Stored dataset items:
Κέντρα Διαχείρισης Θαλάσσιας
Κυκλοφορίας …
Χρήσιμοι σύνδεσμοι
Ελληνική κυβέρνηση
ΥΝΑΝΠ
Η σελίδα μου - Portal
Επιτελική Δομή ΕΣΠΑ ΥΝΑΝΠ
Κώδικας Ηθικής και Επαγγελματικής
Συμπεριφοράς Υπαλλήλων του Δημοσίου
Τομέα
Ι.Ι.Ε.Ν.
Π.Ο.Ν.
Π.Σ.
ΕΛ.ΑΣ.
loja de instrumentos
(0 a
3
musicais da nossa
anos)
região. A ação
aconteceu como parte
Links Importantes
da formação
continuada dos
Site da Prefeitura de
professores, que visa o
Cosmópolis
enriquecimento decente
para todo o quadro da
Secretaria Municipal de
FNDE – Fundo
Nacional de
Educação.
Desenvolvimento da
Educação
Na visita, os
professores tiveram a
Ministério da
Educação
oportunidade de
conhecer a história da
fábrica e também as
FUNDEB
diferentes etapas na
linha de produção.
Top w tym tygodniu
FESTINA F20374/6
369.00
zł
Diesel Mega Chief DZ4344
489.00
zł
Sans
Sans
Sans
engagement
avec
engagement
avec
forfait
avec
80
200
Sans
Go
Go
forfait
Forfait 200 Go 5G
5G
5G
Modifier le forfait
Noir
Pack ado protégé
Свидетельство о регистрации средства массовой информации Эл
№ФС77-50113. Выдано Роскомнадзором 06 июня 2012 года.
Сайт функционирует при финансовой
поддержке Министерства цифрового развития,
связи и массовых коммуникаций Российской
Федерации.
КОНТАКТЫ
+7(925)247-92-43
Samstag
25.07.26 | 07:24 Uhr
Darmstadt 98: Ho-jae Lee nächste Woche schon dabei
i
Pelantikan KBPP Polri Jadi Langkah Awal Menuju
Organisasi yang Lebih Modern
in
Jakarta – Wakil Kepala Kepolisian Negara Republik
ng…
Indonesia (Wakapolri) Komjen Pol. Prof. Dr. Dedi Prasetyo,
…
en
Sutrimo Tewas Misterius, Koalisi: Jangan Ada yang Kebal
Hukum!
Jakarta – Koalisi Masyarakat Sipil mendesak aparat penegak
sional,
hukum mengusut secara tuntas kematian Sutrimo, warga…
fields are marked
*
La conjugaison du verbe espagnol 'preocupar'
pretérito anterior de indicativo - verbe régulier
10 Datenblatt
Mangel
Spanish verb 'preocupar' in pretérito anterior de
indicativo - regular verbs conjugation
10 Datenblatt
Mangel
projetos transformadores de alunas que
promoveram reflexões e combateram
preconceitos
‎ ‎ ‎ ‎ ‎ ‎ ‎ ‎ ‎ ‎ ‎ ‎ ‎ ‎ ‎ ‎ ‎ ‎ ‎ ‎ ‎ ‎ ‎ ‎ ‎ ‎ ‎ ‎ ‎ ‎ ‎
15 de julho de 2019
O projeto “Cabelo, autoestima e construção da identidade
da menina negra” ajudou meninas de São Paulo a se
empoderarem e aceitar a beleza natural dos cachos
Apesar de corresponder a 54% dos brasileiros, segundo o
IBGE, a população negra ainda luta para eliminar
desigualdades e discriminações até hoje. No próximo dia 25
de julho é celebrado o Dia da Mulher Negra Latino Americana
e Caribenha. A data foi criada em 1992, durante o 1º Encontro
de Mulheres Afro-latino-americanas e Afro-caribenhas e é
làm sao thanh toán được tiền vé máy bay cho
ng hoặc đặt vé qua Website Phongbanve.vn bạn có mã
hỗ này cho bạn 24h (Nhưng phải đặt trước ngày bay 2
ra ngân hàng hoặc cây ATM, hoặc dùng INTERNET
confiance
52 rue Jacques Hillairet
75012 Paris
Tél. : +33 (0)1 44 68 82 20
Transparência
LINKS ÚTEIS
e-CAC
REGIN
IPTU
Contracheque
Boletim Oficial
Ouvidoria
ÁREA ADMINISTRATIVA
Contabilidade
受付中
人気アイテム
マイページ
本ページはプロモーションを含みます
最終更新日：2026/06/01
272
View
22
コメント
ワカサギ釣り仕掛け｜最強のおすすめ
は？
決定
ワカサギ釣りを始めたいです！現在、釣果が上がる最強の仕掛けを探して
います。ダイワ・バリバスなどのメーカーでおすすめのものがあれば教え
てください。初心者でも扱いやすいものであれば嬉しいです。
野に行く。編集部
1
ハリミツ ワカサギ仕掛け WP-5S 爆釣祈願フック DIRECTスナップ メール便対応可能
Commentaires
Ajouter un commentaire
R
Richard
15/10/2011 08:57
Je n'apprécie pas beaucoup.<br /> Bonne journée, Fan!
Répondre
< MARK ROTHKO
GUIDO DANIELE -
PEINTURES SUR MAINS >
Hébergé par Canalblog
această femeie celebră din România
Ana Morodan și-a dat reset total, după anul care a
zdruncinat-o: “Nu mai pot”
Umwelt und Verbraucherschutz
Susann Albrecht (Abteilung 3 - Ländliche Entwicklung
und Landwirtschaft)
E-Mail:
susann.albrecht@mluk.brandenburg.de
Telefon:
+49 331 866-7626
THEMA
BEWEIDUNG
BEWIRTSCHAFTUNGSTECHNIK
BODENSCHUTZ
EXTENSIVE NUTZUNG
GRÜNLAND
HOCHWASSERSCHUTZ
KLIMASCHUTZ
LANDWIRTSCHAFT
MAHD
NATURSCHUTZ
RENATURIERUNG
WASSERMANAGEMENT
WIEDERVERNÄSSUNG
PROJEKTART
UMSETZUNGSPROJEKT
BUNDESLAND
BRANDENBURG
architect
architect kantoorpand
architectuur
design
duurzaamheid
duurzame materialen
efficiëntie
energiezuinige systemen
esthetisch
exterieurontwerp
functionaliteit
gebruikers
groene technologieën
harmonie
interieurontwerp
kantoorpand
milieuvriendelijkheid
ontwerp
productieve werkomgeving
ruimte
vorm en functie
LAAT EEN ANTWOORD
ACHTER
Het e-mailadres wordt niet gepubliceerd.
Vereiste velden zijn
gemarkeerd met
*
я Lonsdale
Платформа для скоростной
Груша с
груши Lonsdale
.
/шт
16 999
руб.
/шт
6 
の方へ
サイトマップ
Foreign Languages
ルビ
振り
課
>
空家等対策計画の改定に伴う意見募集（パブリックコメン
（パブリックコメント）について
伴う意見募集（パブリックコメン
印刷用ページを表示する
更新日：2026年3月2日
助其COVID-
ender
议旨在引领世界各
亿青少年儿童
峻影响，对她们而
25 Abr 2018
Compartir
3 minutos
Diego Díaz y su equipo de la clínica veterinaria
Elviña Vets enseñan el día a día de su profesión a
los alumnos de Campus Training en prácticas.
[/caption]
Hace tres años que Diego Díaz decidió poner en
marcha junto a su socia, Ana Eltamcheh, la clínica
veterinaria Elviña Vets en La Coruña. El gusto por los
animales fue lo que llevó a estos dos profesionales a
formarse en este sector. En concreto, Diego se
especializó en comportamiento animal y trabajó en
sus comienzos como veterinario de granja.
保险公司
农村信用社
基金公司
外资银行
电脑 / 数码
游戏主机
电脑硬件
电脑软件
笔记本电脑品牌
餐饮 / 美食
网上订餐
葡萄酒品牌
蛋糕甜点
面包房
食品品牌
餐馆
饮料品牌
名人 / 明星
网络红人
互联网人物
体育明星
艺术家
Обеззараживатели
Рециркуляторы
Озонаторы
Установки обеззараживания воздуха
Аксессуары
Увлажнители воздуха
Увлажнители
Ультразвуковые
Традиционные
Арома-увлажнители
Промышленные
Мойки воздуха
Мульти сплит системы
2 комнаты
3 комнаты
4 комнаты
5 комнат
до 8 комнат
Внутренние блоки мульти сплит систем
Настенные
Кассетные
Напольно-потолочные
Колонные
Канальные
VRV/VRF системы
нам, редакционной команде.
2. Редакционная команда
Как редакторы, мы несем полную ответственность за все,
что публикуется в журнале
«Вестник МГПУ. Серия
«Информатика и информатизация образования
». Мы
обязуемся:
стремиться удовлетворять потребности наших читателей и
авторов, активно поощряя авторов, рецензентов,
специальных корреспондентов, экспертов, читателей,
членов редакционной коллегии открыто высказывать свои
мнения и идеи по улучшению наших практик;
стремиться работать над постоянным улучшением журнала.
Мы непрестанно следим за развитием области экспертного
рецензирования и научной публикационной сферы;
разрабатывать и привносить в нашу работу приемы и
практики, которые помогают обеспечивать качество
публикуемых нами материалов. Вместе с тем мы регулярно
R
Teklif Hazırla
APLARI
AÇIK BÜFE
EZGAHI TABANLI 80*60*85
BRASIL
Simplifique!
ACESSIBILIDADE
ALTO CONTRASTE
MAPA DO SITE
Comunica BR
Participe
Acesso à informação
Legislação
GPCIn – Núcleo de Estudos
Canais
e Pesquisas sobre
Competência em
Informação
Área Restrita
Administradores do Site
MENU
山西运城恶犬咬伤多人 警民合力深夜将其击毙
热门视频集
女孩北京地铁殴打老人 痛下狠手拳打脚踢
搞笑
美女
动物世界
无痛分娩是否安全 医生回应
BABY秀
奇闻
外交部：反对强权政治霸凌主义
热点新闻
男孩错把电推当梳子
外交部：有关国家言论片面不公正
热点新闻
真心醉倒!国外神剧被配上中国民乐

DIRECTIONS: Figure out how many lines in the entries above contain "verbe". Write only that number.

WRITTEN RESPONSE: 2